Implementing the serial port collection then, would be VERY easy:

   1:  [ConfigurationCollection(typeof(SerialPortConfigurationElement), AddItemName = "SerialPort", CollectionType = ConfigurationElementCollectionType.BasicMap)]
   2:  class SerialPortConfigurationElementCollection : ChildlessConfigurationElementCollection<SerialPortConfigurationElement>
   3:  {
   4:      protected override object GetElementKey(ConfigurationElement element)
   5:      {
   6:          return ((SerialPortConfigurationElement)element).PortName;
   7:      }
   8:  }

However, aside from the fact that they have the same "programmer functionality," there's not much motivating me to do anything else.

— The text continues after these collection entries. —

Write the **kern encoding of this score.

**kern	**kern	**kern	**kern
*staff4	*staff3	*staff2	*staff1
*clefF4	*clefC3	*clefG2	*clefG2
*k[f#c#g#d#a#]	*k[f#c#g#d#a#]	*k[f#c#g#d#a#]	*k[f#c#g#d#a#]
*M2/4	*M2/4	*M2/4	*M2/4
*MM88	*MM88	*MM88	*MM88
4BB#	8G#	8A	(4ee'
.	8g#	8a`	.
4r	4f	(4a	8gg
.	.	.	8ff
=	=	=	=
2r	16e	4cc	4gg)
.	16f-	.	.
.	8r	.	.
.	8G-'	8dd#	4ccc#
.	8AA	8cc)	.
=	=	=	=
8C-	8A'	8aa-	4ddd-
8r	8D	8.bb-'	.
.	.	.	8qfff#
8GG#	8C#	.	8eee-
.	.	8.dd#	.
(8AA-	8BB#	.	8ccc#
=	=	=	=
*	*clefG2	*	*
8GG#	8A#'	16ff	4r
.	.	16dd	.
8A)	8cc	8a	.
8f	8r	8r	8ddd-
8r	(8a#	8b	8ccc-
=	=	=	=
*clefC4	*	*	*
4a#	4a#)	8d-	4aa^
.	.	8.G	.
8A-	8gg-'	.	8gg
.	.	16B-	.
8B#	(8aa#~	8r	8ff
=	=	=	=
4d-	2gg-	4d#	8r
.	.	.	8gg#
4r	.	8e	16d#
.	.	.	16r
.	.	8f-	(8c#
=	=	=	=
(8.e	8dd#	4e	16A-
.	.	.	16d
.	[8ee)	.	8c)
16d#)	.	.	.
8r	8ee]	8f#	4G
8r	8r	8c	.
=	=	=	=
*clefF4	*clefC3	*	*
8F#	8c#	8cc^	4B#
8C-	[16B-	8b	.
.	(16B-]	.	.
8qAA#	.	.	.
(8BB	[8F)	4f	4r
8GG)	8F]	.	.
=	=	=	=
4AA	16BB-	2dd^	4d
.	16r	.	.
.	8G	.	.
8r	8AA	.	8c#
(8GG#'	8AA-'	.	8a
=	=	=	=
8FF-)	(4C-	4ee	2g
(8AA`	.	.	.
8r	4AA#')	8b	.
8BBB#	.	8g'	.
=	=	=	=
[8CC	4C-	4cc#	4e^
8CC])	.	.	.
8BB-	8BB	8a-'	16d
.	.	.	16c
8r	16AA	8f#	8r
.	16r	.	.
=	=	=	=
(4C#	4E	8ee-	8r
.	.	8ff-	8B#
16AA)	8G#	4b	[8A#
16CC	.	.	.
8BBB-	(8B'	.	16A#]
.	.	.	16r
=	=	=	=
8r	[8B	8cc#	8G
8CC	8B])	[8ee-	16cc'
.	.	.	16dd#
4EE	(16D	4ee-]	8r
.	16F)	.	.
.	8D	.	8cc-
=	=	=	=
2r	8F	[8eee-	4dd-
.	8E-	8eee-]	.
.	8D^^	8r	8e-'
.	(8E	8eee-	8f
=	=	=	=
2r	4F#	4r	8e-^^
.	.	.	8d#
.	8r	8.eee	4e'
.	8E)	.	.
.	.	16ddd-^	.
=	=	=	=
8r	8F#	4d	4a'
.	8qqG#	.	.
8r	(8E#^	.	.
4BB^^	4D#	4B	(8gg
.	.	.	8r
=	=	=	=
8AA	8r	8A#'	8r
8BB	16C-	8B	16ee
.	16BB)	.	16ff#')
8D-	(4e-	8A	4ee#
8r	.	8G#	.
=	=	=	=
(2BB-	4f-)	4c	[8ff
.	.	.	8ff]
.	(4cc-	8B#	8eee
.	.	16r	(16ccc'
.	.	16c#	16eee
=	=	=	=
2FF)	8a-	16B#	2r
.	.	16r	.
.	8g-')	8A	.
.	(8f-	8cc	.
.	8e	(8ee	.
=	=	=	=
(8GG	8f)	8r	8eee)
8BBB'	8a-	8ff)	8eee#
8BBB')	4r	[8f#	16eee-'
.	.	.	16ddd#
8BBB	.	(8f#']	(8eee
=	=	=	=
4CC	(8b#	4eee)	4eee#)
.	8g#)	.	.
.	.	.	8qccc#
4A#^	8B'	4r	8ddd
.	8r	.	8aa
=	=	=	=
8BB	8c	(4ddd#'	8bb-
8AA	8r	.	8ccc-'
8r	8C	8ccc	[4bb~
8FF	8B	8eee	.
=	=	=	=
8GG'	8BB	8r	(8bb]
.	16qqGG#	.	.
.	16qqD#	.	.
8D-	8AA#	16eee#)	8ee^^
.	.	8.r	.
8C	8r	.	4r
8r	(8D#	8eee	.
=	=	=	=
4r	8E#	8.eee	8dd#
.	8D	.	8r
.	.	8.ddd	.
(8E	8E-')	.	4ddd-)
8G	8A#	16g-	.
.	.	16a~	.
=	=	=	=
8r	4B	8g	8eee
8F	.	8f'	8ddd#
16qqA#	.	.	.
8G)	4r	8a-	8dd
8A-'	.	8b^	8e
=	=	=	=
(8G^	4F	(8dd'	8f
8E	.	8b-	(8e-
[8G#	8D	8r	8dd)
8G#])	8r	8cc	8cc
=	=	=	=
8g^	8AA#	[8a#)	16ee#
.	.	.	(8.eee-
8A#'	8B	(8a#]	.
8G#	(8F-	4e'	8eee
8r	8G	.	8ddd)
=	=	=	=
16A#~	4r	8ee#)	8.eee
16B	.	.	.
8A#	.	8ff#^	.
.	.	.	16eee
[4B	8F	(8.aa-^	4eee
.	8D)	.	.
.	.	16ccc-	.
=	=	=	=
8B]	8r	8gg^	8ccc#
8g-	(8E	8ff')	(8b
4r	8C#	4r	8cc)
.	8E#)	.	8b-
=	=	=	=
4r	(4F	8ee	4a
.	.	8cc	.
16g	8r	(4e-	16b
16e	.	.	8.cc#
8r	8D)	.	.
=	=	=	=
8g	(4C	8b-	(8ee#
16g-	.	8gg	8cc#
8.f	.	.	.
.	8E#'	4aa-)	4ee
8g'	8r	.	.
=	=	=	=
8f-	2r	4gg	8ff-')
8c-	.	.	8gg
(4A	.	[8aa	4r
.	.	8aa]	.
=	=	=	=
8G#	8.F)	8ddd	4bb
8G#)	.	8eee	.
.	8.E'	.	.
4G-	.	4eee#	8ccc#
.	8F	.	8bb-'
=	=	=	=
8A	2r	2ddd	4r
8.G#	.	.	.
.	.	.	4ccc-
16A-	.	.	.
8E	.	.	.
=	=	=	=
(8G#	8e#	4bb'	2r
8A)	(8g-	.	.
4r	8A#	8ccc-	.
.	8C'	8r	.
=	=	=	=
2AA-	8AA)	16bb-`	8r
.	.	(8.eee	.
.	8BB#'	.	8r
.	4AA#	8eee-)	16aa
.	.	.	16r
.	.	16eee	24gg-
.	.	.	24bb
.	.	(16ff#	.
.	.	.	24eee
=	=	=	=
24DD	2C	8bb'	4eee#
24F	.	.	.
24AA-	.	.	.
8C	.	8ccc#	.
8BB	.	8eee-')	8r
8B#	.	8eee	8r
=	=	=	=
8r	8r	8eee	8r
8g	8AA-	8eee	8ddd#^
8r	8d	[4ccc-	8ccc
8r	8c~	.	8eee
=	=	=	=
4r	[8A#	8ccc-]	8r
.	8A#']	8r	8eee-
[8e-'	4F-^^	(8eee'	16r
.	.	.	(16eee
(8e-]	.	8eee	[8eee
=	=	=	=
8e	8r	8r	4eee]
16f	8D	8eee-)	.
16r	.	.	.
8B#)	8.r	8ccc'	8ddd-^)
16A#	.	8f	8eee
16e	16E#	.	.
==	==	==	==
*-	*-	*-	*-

Hopefully, as you're looking at these two examples, you're saying "that doesn't look correct."  From an object model perspective, it doesn't make much sense, even in the abstract world (away from objects), to have even a concept of a "Childless Configuration Element Collection."  What does it mean, anyway?  Would it make sense for me to cast a configuration property object to a ChildlessConfigurationElementCollection of T?  I... don't think so.

I've been reading Code Complete 2nd Ed. lately.  I can't remember whether I've blogged about my respect for Steve McConnell before, but this guy is simply an amazing contributor to our craft.  In it, he talks at length about a software quality attribute that we'd never really discussed in school: cohesion.

The Wikipedia article gives it a great treatment, so I won't really delve into the depths of what cohesion means and how it can be measured (buy the book!).  As I look at this type of code, though, I can only see some kind of cross between procedural and logical cohesion - not exactly excellent in the scale.  The real bottom line is that these all operate on different data - how are we to treat them the same?

Incidentally, the way that C++ implements templates (not C++/CLI generics) would make this not be so terrible.  I could define this template class and it would actually generate the C++ code (Java actually would do this in an adequate way, as well).  Because the code is generated at compile-time, I don't need to expose the metadata about the template class, and so I'm saved in that regard.  Unfortunately, if I were to define this class in C# and need to access it in an external assembly, I'd need to mark the base class as public, and so everything else in the world can inherit from or create references to variables of type ChildlessConfigurationElementCollection<T>.  It doesn't make sense to have this type exposed; it only makes sense at the higher level. 

So I am left with the decision: do I duplicate code or expose bad, incomplete objects to the world?  I'll duplicate code, thank you very much.